Could you see the coming of the bear market?

I have been busy researching information on bear markets trying to determine if you can actually predict them prior to their arrival. In looking at the past bear markets, I have found that there are some common signals that occur before the coming of a bear market. The findings were a little eerie because many of these characteristics were present prior to this recent market downturn.

  1. Investors become more optimistic as prices increase
  2. New stock issues flood the market
  3. Investors start to become more speculative
  4. Business indicators are booming
  5. High or increasing inflation
  6. High or rising interest rates
  7. Declining or stagnant corporate profits
  8. Political instability or international conflict
  9. High unemployment
  10. A tight monetary policy

The biggest problem

If these characteristics commonly exist prior to a bear market, then why can’t we see it coming ahead of time and react accordingly? Let’s face facts, these characteristics were not only present in early 2000 but they were there in 1999 and 1998. If you tried to time the markets and you got out of high flying tech stocks too early, you missed out on a lot of good returns.

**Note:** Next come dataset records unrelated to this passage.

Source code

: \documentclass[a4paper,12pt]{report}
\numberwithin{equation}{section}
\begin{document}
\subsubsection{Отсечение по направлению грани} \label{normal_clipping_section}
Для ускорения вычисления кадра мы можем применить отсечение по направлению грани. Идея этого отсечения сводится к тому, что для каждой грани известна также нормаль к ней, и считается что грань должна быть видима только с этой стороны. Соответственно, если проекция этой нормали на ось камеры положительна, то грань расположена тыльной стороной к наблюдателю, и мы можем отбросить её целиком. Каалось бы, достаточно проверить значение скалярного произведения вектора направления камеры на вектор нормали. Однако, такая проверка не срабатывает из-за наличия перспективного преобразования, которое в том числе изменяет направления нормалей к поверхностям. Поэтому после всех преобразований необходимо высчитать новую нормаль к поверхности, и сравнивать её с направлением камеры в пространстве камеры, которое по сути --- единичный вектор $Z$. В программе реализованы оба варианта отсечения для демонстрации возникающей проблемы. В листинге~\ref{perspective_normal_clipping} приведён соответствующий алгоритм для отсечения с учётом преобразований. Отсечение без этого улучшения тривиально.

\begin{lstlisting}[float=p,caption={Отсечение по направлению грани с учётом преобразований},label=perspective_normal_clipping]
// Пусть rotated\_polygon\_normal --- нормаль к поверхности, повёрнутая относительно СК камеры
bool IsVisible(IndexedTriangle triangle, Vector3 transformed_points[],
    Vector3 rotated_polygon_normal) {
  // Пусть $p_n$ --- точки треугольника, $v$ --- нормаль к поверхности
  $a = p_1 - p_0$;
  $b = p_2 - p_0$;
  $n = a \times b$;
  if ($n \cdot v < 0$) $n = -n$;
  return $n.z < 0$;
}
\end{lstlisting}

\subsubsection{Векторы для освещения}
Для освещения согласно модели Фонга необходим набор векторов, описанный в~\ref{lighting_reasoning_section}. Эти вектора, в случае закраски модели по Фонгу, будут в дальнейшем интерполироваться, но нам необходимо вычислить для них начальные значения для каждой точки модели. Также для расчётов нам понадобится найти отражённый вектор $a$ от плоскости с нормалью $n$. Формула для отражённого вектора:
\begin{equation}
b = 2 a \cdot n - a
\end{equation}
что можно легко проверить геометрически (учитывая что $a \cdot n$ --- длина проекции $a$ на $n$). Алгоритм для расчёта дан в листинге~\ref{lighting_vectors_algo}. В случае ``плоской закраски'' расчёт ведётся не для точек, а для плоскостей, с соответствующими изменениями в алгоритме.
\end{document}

Most investors, and professionals, are afraid to get out of a bull market for fear of missing out on ‘big profits’ at the top of the market. In simple terms, this is known as greed.

Imperfection is a reality

Without a doubt, it is much easier to see the bear market coming after it has already happened. The unfortunate part about this is no one can accurately predict the future. More importantly, no one can accurately time the arrival of the transition of a bull market to a bear market. Although we wish that perfection exists in the industry, it does not.

Good news ahead

I hate to sound like a motivational speaker where everything in the world is made to look like sunshine and blue skies but I think there is some room for some positive comments. Instead, we see and hear all the negativity on the economy and market conditions.

The good news is that the bear market has changed our environment dramatically. In fact, we are now starting to see declining interest rates, controlled inflation, more rationalism in a stock acquisition, and much more attractive stock valuations.

I will add a few other reasons of my own why I think this might be one of the best buying opportunities I have seen in 10 years:

  1. There is always sunshine after the rain.
  2. Markets go up more than twice as often and twice as much as markets go down.
  3. Bear markets are essential to economic health.
  4. Bear markets put stocks back into the hands of their rightful owners.

While I may be one of the few with an optimistic outlook of the future I remind myself every day a line from one of the greatest investors of all time. Sir John Templeton said, “you should always sell at the height of optimism and buy at the height of pessimism.”

In the end, the lesson is simple – do not try to time the markets and be patient because the sun will shine again.